Animal companions are some consolation for the absence of multiplayer of any sort, not that Far Cry multiplayer in general has ever struck me as essential. They also pay into a collection of late-game missions that are, I think, among the best Far Cry has offered, though there's room for improvement. Beast Master hunts see you tracking legendary predators through sealed-off but sizeable areas of the map, wearing them down in combat, then pursuing the creature to its lair and either taming or slaying it. The tracking aspect is quite smoke-and-mirrors - all you're really doing is using Magic Caveman Vision to locate footprints, then following them to a waypoint - but there's enough suspense and uncertainty woven into the process to enthral.

COLIN. Put that down this instant - it'll only rile up your gastritis.

At intervals the trail divides, and you can, I was pleased to discover, uncover it without the HUD's assistance if you're willing to take your time. Once you've entered the animal's vicinity, you can lay traps to harm or immobilise it, though most of my kills came about via the time-honoured mechanism of hurling incendiaries all over and standing on a boulder.

It's certainly a cut above the human-on-human scraps, which feature a familiar assortment of melee fighters, archers, reinforcements callers and juggernauts. To say nothing of the bossfights, in which you claw at enormous health bars while fending off waves of minions and repeatedly reviving your four-legged accomplice. Chin up, Colin! Your umpteenth valiant sacrifice has bought me the few seconds I need to concoct some replacement firebombs. Now if you'd be so good, go jump on the man in the bearskin cloak to stop him dodging around while I aim.

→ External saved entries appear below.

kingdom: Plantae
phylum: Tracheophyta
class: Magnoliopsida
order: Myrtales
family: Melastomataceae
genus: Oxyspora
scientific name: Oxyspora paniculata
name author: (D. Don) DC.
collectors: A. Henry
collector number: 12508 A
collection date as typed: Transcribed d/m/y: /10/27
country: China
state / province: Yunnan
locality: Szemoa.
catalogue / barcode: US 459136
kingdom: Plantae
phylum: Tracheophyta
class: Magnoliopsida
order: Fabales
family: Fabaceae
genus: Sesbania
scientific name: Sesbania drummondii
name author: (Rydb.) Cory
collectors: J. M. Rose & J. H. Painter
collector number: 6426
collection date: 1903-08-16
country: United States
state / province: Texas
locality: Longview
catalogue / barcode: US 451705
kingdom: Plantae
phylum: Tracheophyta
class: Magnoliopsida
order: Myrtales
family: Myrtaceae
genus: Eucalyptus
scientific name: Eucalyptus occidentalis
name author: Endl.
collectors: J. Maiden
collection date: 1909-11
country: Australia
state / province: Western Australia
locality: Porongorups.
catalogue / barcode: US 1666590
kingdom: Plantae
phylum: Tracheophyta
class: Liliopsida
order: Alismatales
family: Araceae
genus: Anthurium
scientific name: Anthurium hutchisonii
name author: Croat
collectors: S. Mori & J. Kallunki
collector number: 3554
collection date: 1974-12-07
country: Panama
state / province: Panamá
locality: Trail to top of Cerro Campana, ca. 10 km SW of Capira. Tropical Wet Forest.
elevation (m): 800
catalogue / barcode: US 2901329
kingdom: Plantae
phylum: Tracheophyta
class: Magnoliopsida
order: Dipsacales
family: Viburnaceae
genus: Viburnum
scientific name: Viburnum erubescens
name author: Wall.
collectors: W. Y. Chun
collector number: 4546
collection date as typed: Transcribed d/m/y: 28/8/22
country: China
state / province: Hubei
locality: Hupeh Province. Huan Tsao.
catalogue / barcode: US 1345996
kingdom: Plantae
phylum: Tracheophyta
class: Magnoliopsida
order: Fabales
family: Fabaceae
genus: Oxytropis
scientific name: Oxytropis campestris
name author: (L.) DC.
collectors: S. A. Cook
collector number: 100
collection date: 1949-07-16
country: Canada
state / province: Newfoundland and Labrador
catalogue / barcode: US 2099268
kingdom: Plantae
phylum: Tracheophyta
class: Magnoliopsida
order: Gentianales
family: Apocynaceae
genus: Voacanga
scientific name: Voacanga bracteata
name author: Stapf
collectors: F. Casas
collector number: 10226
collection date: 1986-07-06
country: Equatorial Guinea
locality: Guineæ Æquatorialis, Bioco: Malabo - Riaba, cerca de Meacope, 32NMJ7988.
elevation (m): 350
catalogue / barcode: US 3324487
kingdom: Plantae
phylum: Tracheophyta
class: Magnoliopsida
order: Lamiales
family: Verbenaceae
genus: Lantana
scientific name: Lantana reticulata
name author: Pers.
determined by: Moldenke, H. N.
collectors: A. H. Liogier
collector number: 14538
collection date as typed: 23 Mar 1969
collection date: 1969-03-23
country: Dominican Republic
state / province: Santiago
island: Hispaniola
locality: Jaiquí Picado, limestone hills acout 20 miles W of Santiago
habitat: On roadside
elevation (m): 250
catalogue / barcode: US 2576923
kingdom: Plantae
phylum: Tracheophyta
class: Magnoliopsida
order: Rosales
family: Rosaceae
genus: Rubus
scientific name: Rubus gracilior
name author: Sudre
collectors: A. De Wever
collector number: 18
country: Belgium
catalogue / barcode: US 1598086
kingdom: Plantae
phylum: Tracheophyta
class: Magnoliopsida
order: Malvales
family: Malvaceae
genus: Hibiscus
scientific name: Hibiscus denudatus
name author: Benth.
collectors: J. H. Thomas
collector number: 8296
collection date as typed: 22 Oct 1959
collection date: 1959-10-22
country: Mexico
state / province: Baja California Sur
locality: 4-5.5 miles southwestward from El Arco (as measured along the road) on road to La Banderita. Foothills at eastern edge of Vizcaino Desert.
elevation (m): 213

If only the developers had taken this side of things further. As things stand, Primal's endgame feels like it should be the start of a journey away from a formula that is losing its lustre. To paraphrase Bioshock Infinite: there is always a man and there is always a radio tower, or at least an edifice that serves the same function. There is always a main objective you're working your way towards, and a crop of variables or emergent activities that interfere amusingly with your attempts to reach it. There are always pop-eyed nutters in the cinematics, and there is always the faint suspicion that the geography is, in fact, a very picturesque spreadsheet. Primal has moments of verve, and offers many hours of competent, free-roving entertainment, but it's a game from the past in more ways than one.